TEXT SEGMENT:
- - -
Perhaps this week’s announcement by the Rockefeller Foundation marks the start of a new era. The 109-year-old grantmaker, founded by oil tycoon John D. Rockefeller, was already one of the world’s top funders of climate action. But now, it plans to make climate change the focus of all of its work, from its grantmaking to its operations and investments. In other words, it is no longer just a climate funder, but a climate-in-everything funder. 

Coming a year and a half after the foundation announced it would divest from fossil fuels, the announcement marks not just the latest shift for a foundation founded with oil riches, but also makes Rockefeller the first (to my knowledge) major legacy foundation to publicly take such a step. Rockefeller aims to craft a plan within the next year for focusing its future work, while also maintaining its current commitments.

It’s a move to be celebrated. It’s also hard to understand why it’s a step that remains so rare, amid record heat waves in Europe, massive new fires in the western United States, and weather-driven crop failures adding to a global food crisis — just a few of the latest examples of escalating climate chaos. Time will tell if Rockefeller is a first mover or an exception.

The value of public climate announcements

Like many such public pronouncements, this one has been a long time coming. When I profiled Rockefeller’s climate grantmaking back in January, staff already described climate change as a factor in all its program decision-making. The foundation’s divestment announcement in late 2020, which also came after years of preparation, made it clear that its investment team was also weighing the climate emergency in their choices.

Rockefeller should be credited for making use of its bully pulpit. As the largest of the Rockefeller-linked philanthropies and the only one founded by the family’s famous patriarch, it attracts a unique sort of media attention. Few foundations, even those with billions in assets, can command an Associated Press story for a strategic decision.
- - -
(Page images and extracted text)
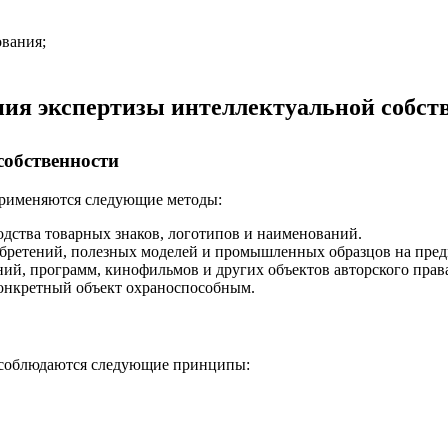
вания;
ения экспертизы интеллектуальной собст
собственности
применяются следующие методы:
дства товарных знаков, логотипов и наименований.
бретений, полезных моделей и промышленных образцов на пред
ий, программ, кинофильмов и других объектов авторского прав
конкретный объект охраноспособным.
 соблюдаются следующие принципы:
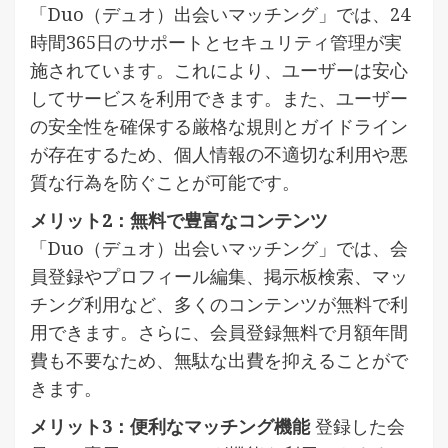
「Duo（デュオ）出会いマッチング」では、24
時間365日のサポートとセキュリティ管理が実
施されています。これにより、ユーザーは安心
してサービスを利用できます。また、ユーザー
の安全性を確保する厳格な規則とガイドライン
が存在するため、個人情報の不適切な利用や悪
質な行為を防ぐことが可能です。
メリット2：無料で豊富なコンテンツ
「Duo（デュオ）出会いマッチング」では、会
員登録やプロフィール編集、掲示板検索、マッ
チング利用など、多くのコンテンツが無料で利
用できます。さらに、会員登録無料で月額年間
費も不要なため、無駄な出費を抑えることがで
きます。
メリット3：便利なマッチング機能
登録した会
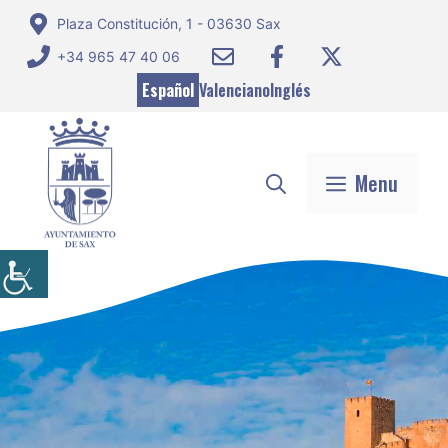
Saltar
Plaza Constitución, 1 - 03630 Sax
al
+34 965 47 40 06
contenido
Español
Valenciano
Inglés
Menu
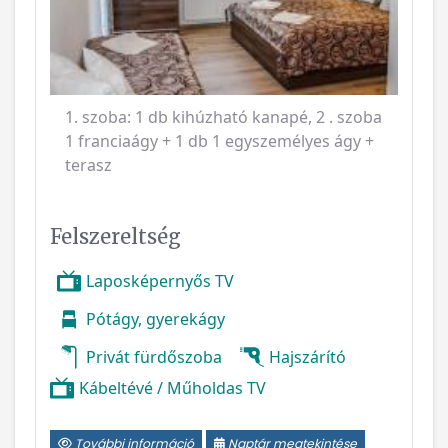
1. szoba: 1 db kihúzható kanapé, 2 . szoba
1 franciaágy + 1 db 1 egyszemélyes ágy +
terasz
Felszereltség
Laposképernyős TV
Pótágy, gyerekágy
Privát fürdőszoba
Hajszárító
Kábeltévé / Műholdas TV
További információ
Naptár megtekintése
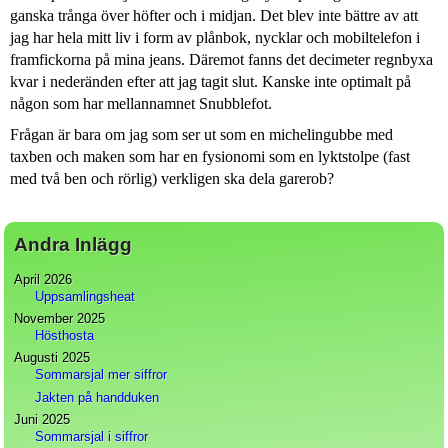
ganska trånga över höfter och i midjan. Det blev inte bättre av att
jag har hela mitt liv i form av plånbok, nycklar och mobiltelefon i
framfickorna på mina jeans. Däremot fanns det decimeter regnbyxa
kvar i nederänden efter att jag tagit slut. Kanske inte optimalt på
någon som har mellannamnet Snubblefot.
Frågan är bara om jag som ser ut som en michelingubbe med
taxben och maken som har en fysionomi som en lyktstolpe (fast
med två ben och rörlig) verkligen ska dela garerob?
Andra Inlägg
April 2026
Uppsamlingsheat
November 2025
Hösthosta
Augusti 2025
Sommarsjal mer siffror
Jakten på handduken
Juni 2025
Sommarsjal i siffror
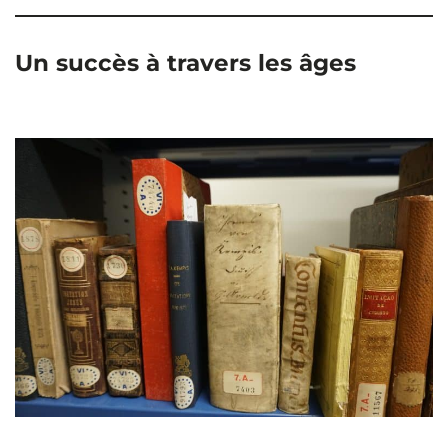
Un succès à travers les âges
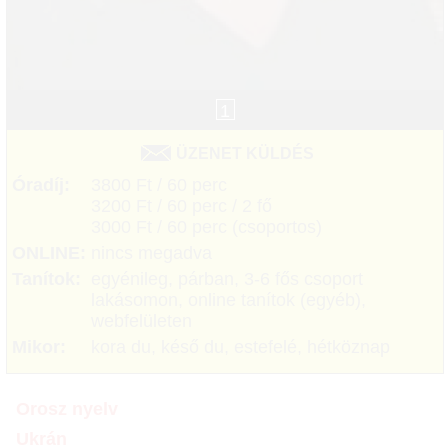
1
ÜZENET KÜLDÉS
Óradíj:
3800 Ft / 60 perc
3200 Ft / 60 perc / 2 fő
3000 Ft / 60 perc (csoportos)
ONLINE:
nincs megadva
Tanítok:
egyénileg, párban, 3-6 fős csoport
lakásomon, online tanítok (egyéb),
webfelületen
Mikor:
kora du, késő du, estefelé, hétköznap
Orosz nyelv
Ukrán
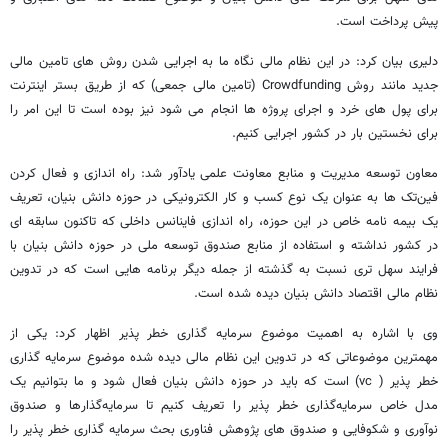
پیش پرداخت است.
دلیری بیان کرد: در این نظام مالی نگاه ما به اجرایی شدن روش های تامین مالی
جدید مانند روش Crowdfunding (تامین مالی جمعی) که از طریق بستر اینترنت
برای پول های خرد و اجرای پروژه ها انجام می شود نیز بوده است تا این امر را
برای نخستین بار در کشور اجرایی کنیم.
معاون توسعه مدیریت و منابع معاونت علمی یادآور شد: راه اندازی و فعال کردن
فین‌تک ها به عنوان یک نوع کسب و کار الکترونیکی در حوزه دانش بنیان، تعریف
یک بیمه نامه خاص در این حوزه، راه اندازی فاینانس داخلی که تاکنون سابقه ای
در کشور نداشته و استفاده از منابع صندوق توسعه ملی در حوزه دانش بنیان با
فرایند سهل تری نسبت به گذشته از جمله دیگر برنامه هایی است که در تدوین
نظام مالی اقتصاد دانش بنیان دیده شده است.
وی با اشاره به اهمیت موضوع سرمایه گذاری خطر پذیر اظهار کرد: یکی از
مهمترین موضوعاتی که در تدوین این نظام مالی دیده شده موضوع سرمایه گذاری
خطر پذیر ( vc) است که باید در حوزه دانش بنیان فعال شود و ما بتوانیم یک
مدل خاص سرمایه‌گذاری خطر پذیر را تعریف کنیم تا سرمایه‌گذارها و صندوق
نوآوری و شکوفایی و صندوق های پژوهش فناوری بحث سرمایه گذاری خطر پذیر را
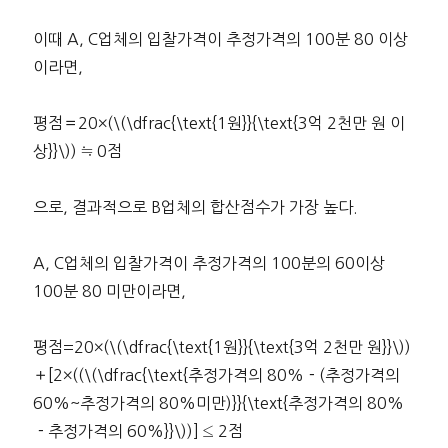
이때 A, C업체의 입찰가격이 추정가격의 100분 80 이상
이라면,
평점＝20×(\(\dfrac{\text{1원}}{\text{3억 2천만 원 이
상}}\)) ≒ 0점
으로, 결과적으로 B업체의 합산점수가 가장 높다.
A, C업체의 입찰가격이 추정가격의 100분의 60이상
100분 80 미만이라면,
평점=20×(\(\dfrac{\text{1원}}{\text{3억 2천만 원}}\))
＋[2×((\(\dfrac{\text{추정가격의 80%－(추정가격의
60%~추정가격의 80%미만)}}{\text{추정가격의 80%
－추정가격의 60%}}\))] ≤ 2점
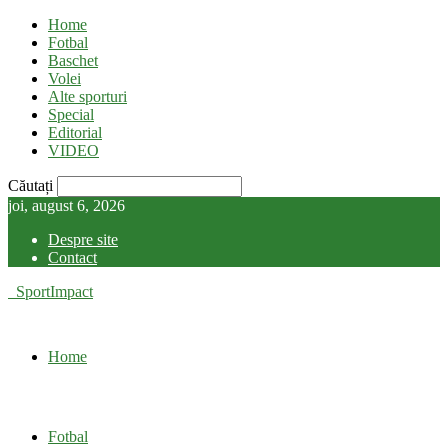
Home
Fotbal
Baschet
Volei
Alte sporturi
Special
Editorial
VIDEO
Căutați
joi, august 6, 2026
Despre site
Contact
SportImpact
Home
Fotbal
- - -
EXERCISE DETAILS: According to the article on the Rockefeller Foundation's climate focus, why does the foundation draw a unique sort of media attention? The listing is separate material, apart from the article on the Rockefeller Foundation's climate focus.

RESULT FOR THIS TASK: It is the largest of the Rockefeller-linked philanthropies and the only one founded by the family's famous patriarch.